[Dataset records]
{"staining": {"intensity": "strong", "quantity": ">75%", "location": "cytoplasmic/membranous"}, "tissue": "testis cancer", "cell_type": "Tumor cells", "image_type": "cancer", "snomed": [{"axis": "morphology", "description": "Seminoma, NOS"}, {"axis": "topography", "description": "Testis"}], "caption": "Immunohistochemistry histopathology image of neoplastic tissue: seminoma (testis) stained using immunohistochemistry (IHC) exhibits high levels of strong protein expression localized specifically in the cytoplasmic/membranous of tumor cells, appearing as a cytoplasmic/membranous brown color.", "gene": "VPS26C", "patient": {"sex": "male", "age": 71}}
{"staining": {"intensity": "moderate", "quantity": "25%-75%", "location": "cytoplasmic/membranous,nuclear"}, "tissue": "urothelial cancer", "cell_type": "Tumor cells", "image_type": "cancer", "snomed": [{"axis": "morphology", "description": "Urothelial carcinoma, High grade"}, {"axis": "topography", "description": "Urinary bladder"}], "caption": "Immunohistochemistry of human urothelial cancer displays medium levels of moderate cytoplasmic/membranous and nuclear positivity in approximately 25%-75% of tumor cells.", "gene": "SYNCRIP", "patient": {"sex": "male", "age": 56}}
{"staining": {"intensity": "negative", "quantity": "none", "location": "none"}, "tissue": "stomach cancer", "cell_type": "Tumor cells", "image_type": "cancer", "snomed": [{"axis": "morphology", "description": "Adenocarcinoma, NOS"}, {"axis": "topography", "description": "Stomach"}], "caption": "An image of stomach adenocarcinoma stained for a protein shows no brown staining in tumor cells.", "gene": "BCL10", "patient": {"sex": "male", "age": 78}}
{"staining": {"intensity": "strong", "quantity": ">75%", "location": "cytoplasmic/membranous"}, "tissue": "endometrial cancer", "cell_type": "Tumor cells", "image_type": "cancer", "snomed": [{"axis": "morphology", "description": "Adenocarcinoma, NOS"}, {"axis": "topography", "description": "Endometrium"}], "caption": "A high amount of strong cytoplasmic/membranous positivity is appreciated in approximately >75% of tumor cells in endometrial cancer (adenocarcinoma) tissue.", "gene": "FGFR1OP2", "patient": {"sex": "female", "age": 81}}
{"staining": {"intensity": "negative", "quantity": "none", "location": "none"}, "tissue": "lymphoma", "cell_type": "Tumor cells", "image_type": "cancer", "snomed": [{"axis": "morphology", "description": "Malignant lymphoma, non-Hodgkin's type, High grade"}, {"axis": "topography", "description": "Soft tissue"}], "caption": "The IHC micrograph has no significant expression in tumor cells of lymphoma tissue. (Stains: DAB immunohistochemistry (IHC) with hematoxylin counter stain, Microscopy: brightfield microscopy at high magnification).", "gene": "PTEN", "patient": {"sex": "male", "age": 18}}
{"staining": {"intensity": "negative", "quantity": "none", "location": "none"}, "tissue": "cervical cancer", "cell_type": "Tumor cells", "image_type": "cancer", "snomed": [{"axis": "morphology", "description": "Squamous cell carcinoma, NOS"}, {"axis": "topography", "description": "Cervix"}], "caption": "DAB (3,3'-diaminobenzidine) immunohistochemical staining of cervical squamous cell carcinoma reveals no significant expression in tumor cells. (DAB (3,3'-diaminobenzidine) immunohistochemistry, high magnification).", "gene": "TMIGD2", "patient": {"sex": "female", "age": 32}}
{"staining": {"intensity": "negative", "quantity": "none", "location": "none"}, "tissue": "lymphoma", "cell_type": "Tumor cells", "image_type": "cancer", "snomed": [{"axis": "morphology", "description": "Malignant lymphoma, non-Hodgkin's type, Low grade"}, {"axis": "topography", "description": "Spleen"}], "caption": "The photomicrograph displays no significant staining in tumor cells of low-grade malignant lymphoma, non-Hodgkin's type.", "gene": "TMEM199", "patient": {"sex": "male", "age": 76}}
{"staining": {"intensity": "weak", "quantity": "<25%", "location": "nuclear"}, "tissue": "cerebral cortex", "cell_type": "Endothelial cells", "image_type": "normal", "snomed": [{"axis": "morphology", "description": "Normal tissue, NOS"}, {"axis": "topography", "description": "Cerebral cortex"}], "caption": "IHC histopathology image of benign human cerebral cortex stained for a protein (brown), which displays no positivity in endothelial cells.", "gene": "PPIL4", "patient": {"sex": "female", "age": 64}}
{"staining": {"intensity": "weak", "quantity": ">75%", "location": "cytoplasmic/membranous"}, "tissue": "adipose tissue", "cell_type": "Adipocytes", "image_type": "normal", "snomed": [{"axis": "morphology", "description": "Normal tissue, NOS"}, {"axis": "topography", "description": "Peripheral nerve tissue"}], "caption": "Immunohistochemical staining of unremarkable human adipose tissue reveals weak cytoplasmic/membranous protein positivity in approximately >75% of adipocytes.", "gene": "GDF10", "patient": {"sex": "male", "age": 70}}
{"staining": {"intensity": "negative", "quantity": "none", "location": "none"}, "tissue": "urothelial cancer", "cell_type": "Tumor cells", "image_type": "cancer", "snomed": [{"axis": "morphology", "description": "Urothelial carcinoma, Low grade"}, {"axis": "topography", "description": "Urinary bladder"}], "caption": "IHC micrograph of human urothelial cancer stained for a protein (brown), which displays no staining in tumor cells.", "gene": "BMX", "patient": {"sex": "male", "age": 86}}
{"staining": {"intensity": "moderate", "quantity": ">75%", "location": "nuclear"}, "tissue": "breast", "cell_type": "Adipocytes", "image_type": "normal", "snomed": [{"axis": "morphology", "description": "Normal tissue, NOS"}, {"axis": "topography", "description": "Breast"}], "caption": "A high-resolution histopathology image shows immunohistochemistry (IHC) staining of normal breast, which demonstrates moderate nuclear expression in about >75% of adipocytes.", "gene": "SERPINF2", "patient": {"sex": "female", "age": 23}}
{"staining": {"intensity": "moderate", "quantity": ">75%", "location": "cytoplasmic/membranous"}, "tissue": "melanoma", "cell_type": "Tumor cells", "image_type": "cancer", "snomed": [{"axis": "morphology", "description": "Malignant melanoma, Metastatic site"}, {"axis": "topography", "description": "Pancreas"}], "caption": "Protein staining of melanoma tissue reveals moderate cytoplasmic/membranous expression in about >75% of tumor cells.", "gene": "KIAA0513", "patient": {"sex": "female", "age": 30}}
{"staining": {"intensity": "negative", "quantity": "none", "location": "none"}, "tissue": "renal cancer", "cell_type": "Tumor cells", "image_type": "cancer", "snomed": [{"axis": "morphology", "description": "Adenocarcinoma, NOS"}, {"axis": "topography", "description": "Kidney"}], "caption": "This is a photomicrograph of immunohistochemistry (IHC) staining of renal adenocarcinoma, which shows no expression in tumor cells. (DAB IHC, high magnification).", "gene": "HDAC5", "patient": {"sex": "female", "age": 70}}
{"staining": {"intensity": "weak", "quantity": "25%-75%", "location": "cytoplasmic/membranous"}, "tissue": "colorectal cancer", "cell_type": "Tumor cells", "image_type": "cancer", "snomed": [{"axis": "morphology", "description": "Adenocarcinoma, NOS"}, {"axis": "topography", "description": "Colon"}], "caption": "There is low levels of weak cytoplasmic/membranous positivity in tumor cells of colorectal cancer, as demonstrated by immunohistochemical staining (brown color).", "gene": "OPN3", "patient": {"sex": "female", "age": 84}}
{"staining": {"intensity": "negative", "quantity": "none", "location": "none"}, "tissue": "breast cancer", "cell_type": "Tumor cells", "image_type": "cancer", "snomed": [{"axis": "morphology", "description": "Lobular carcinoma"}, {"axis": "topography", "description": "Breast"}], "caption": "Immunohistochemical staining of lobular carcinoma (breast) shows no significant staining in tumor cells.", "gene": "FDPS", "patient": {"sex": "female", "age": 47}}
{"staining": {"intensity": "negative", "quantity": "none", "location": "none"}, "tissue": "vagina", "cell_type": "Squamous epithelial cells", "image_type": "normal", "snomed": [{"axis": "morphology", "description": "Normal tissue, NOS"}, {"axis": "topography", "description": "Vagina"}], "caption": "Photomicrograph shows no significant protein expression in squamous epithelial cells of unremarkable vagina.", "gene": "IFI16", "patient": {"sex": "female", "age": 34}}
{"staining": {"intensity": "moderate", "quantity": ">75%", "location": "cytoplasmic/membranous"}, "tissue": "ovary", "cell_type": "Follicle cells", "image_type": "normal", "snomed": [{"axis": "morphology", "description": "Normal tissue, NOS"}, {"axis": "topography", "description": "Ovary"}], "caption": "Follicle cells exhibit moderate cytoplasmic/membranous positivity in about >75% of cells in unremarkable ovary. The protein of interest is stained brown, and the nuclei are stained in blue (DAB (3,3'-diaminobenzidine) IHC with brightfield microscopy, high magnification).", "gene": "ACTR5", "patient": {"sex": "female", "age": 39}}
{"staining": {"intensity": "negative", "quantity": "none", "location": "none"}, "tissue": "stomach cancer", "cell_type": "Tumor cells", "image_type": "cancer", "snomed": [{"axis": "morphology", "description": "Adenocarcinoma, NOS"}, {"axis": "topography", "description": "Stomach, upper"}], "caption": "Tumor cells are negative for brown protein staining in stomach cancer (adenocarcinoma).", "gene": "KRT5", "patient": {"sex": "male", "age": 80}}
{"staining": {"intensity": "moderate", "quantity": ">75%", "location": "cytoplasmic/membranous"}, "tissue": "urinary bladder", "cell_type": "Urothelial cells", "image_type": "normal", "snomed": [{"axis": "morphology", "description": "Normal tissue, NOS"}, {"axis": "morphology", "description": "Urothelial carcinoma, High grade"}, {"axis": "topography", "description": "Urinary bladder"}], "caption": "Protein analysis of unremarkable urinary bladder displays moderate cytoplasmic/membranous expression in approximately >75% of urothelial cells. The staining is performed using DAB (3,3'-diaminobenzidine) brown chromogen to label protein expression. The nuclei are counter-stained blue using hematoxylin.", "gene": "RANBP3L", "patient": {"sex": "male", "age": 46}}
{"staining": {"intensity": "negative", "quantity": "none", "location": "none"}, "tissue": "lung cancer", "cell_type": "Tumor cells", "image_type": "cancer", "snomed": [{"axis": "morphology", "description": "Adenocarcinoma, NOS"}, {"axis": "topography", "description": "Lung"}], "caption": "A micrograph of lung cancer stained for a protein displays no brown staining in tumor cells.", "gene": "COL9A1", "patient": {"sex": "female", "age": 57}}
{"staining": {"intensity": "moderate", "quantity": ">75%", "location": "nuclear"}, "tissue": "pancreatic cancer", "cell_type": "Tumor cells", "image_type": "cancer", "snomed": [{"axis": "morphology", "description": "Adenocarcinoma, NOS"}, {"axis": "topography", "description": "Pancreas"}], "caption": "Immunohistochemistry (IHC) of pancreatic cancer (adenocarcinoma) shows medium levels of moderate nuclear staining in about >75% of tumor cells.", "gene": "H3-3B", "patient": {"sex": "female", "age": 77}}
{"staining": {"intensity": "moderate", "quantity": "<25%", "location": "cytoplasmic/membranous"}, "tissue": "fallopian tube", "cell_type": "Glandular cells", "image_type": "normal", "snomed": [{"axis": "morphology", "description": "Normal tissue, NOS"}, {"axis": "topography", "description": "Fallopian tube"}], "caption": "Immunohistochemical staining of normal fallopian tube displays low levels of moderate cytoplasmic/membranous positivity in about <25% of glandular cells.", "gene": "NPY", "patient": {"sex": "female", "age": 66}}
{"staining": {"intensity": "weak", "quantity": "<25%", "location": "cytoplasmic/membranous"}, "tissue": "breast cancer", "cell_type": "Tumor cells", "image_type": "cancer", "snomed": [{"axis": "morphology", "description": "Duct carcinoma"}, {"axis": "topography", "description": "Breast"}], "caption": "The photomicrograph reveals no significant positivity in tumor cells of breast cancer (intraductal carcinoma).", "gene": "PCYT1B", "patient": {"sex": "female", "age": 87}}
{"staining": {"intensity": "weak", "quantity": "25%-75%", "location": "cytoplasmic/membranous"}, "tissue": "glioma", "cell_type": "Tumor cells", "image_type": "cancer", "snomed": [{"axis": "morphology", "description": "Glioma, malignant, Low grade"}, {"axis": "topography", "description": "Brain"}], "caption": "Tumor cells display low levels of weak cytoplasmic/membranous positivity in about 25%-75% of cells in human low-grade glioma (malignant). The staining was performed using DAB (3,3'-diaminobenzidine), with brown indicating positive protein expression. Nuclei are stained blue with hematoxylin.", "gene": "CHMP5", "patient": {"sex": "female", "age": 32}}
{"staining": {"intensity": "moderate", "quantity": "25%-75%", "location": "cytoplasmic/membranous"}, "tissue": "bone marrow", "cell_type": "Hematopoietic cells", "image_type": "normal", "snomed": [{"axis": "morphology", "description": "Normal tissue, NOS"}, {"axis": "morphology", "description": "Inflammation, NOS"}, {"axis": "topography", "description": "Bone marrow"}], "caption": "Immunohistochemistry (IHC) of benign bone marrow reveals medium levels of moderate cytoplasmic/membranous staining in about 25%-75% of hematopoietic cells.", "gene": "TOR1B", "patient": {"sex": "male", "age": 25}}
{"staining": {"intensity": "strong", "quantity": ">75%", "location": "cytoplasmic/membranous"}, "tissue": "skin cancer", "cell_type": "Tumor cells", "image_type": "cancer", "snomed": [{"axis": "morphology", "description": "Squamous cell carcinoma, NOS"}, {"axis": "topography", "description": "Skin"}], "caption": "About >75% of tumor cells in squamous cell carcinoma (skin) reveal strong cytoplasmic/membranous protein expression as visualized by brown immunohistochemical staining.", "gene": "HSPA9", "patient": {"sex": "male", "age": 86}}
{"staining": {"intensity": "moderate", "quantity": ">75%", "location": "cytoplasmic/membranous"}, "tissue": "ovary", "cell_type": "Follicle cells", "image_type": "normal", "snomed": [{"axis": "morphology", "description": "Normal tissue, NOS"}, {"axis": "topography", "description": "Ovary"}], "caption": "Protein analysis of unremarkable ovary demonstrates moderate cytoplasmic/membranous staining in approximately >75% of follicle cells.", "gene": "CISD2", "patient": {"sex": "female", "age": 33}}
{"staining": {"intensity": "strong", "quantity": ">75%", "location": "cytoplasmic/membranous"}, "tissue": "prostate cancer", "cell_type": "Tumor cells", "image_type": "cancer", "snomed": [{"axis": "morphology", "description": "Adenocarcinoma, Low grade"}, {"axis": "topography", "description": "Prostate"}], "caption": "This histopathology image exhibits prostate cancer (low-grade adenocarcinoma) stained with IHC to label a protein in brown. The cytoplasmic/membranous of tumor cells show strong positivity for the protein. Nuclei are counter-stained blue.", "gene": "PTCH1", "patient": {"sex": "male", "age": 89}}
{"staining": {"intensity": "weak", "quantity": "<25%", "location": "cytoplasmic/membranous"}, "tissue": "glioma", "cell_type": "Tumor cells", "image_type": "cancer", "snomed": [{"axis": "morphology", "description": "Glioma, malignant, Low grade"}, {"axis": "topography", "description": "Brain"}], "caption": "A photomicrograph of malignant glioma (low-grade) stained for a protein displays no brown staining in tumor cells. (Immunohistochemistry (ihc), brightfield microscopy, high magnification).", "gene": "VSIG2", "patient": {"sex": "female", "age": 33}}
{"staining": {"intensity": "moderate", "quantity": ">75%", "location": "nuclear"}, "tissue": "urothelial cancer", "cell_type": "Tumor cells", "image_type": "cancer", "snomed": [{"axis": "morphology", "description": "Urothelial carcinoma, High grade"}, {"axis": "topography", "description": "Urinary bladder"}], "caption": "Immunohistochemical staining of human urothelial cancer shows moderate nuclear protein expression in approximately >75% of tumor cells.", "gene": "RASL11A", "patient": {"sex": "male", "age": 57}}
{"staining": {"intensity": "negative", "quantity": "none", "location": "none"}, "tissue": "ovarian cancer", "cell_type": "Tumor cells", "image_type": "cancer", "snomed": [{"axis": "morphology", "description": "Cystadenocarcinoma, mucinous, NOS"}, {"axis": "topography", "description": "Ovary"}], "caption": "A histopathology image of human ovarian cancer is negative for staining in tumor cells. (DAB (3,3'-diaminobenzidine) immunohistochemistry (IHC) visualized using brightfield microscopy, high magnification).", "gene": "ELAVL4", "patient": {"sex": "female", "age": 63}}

YOUR INSTRUCTIONS
All lines above from the one holding "(3,3'-diaminobenzidine) immunohistochemical staining" to the one holding "non-Hodgkin's type, Low", inclusive, are to be copied exactly; no other line is wanted.

RESPONSE TO THE EXERCISE
{"staining": {"intensity": "negative", "quantity": "none", "location": "none"}, "tissue": "cervical cancer", "cell_type": "Tumor cells", "image_type": "cancer", "snomed": [{"axis": "morphology", "description": "Squamous cell carcinoma, NOS"}, {"axis": "topography", "description": "Cervix"}], "caption": "DAB (3,3'-diaminobenzidine) immunohistochemical staining of cervical squamous cell carcinoma reveals no significant expression in tumor cells. (DAB (3,3'-diaminobenzidine) immunohistochemistry, high magnification).", "gene": "TMIGD2", "patient": {"sex": "female", "age": 32}}
{"staining": {"intensity": "negative", "quantity": "none", "location": "none"}, "tissue": "lymphoma", "cell_type": "Tumor cells", "image_type": "cancer", "snomed": [{"axis": "morphology", "description": "Malignant lymphoma, non-Hodgkin's type, Low grade"}, {"axis": "topography", "description": "Spleen"}], "caption": "The photomicrograph displays no significant staining in tumor cells of low-grade malignant lymphoma, non-Hodgkin's type.", "gene": "TMEM199", "patient": {"sex": "male", "age": 76}}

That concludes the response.